**Required work:**
1. For each statement (a), (b) and (c), state whether the passage on church denominations supports it. Answer yes or no and quote the words from the passage that decide it.

(a) The Church of England was separated from the Catholics in 1534 by King Henry VIII.
(b) Most denominations began as splits within existing denominations.
(c) The Covenant church had its start in Scotland.
2. Pick up the passage on church denominations after its final sentence and carry it further in the same voice.

**Excerpt:**
I'm most familiar with the Presbyterian and Covenant denominations, so allow me to draw some illustrations from their histories. Most denominations are not the result of factions or splits within denominations, although the Catholic church is famous for this. As previously mentioned, they split with what became the Orthodox church. Later they excommunicated Luther (and others), leading to the Protestant movement. They were quite active in excommunicating or killing people that challenged their practices. As I said, there are some serious issues with the Catholic church. However, most denominations had their start as movements in various countries as the consequence of evangelistic campaigns. For instance, the Presbyterians in Scotland, and the Covenant church in Sweden. In these cases, the churches tended to have the language and culture of the parent country, even when members of their congregations emigrated to other countries. In the case of the Church of England, it developed out of missionary efforts by various groups, including pre- and post-Catholics. For a long time it acknowledge the authority of the pope, however in 1534 it was separated from the Catholics by King Henry VIII when he broke from the Catholic church. The King of England is still the titular head of that denomination. And church leaders must swear allegiance to the King. After the American revolution, having people swear allegiance to a foreign ruler was problematic. As a consequence, that denomination became the Episcopal church in America - which was essentially the Church of England without the allegiance. As other member countries of the British empire became independent, the same issue arose. As a result, the CoE in those countries became the Anglican church. The Episcopal church is considered a member of the "Anglican Communion". So, essentially they are all the same denomination.

**Excerpted records:**
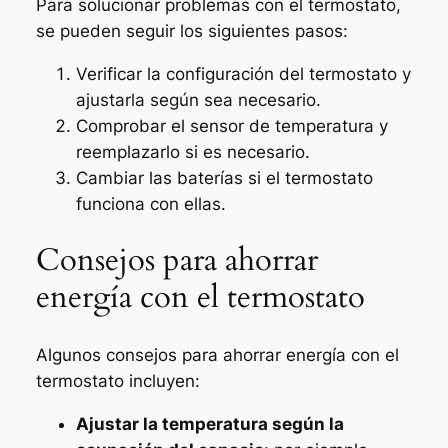
Para solucionar problemas con el termostato,
se pueden seguir los siguientes pasos:
Verificar la configuración del termostato y
ajustarla según sea necesario.
Comprobar el sensor de temperatura y
reemplazarlo si es necesario.
Cambiar las baterías si el termostato
funciona con ellas.
Consejos para ahorrar
energía con el termostato
Algunos consejos para ahorrar energía con el
termostato incluyen:
Ajustar la temperatura según la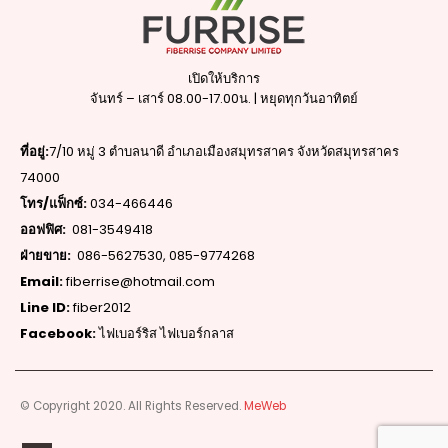
เปิดให้บริการ
จันทร์ – เสาร์ 08.00-17.00น. | หยุดทุกวันอาทิตย์
ที่อยู่:
7/10 หมู่ 3 ตำบลนาดี อำเภอเมืองสมุทรสาคร จังหวัดสมุทรสาคร
74000
โทร/แฟ็กซ์:
034-466446
ออฟฟิศ:
081-3549418
ฝ่ายขาย:
086-5627530
,
085-9774268
Email:
fiberrise@hotmail.com
Line ID:
fiber2012
Facebook:
ไฟเบอร์ริส ไฟเบอร์กลาส
© Copyright 2020. All Rights Reserved.
MeWeb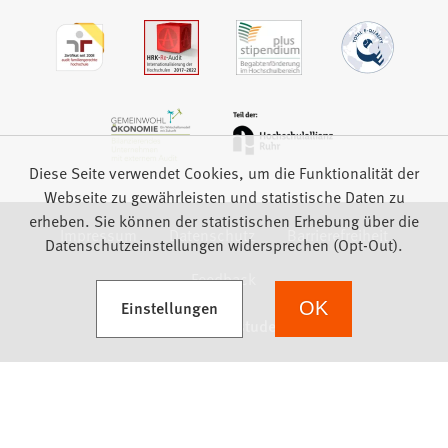
Diese Seite verwendet Cookies, um die Funktionalität der
Webseite zu gewährleisten und statistische Daten zu
erheben. Sie können der statistischen Erhebung über die
Impressum
Datenschutz
Barrierefreiheit
Datenschutzeinstellungen widersprechen (Opt-Out).
Feedback
(Öffnet in einem neuen Tab)
Einstellungen
OK
we focus on students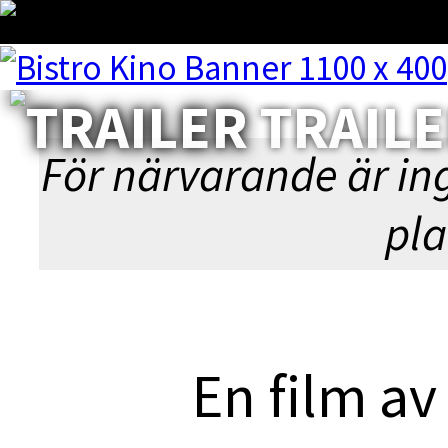
GOAT - BÄ
TRAIL
◀︎ BL
För närvarande är in
pla
En film av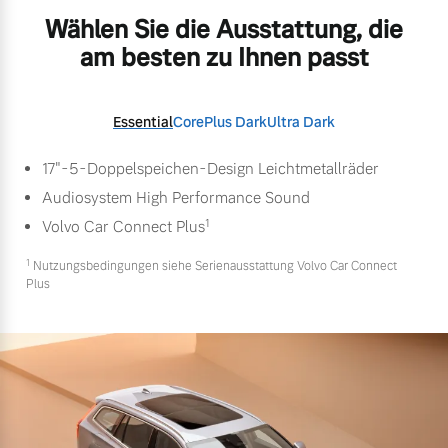
Wählen Sie die Ausstattung, die
am besten zu Ihnen passt
Essential
Core
Plus Dark
Ultra Dark
17"-5-Doppelspeichen-Design Leichtmetallräder
Audiosystem High Performance Sound
1
Volvo Car Connect Plus
1
Nutzungsbedingungen siehe Serienausstattung Volvo Car Connect
Plus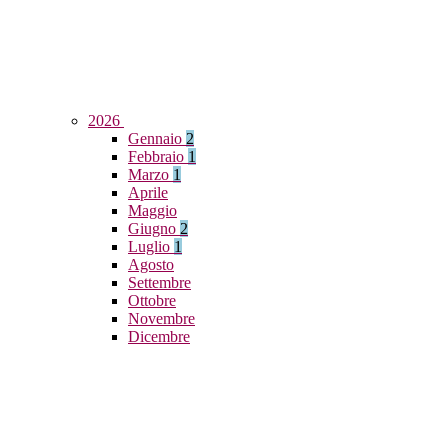
2026
Gennaio
2
Febbraio
1
Marzo
1
Aprile
Maggio
Giugno
2
Luglio
1
Agosto
Settembre
Ottobre
Novembre
Dicembre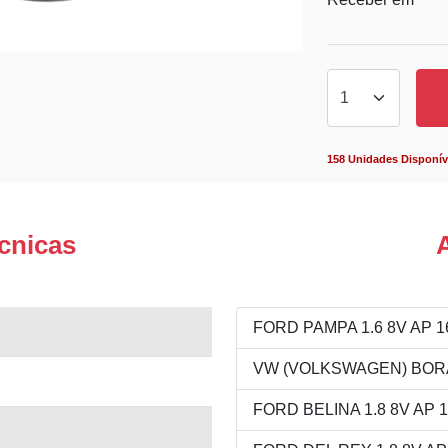
158 Unidades Disponív
cnicas
FORD PAMPA 1.6 8V AP 16
VW (VOLKSWAGEN) BORA 2
FORD BELINA 1.8 8V AP 18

**Answers provided:**
1.
(a) Yes: "in 1534 it was separated from the Catholics by King Henry VIII"
(b) No: "Most denominations are not the result of factions or splits within denominations"
(c) No: "the Presbyterians in Scotland, and the Covenant church in Sweden"

2.
As people immigrated into the United States, they brought along their "denominations" from their home countries, which is why there are probably more denominations here than in any other country in the world. Thus, the origins of most denominations have to do with individual missionary efforts in different parts of the world throughout history - not because of splintering over doctrinal differences. Over time, national organizations (the denominations) grew out of these different "traditions".

That is not to say that there have never been splits within denominations, though that is unusual. Slavery was one issue that divided some denominations (such as the Presbyterians and Methodists). The southern Presbyterians supported slavery while the northern did not. They split over the issue during the civil war era, but eventually joined back into a single denomination in 1983. There have been other splits over other issues (such as bad behavior of church leaders), but these tend to affect a single congregation rather than an entire denomination.

Though there are some benefits from numerous congregations joining together (which is what a denomination is), there are also some dangers to it. For instance, many (if not most) denominations require the individual congregations to pay a "tax" to the national organization based on the number of official members of the congregation. They also have their own rules for who is ordained as ministers, and how. And they often try to impose their own doctrinal stances upon the individual congregations. This has become a problem over the last 40 years with many denomination's national councils abandoning clear Biblical teaching to compromise with societal mores. This has led to many congregations leaving their denominations to become independent. More than one has found that although the congregation paid for the church building, the building is legally owned by the denomination - requiring them to purchase the property back from the denomination. Thus, they paid for the church property twice. But some consider this a small price to remain true to the Bible. Of course, some congregations go along with their national organizations, so though the denominations in America have shrunk in size, none of them seems in danger of disappearing completely.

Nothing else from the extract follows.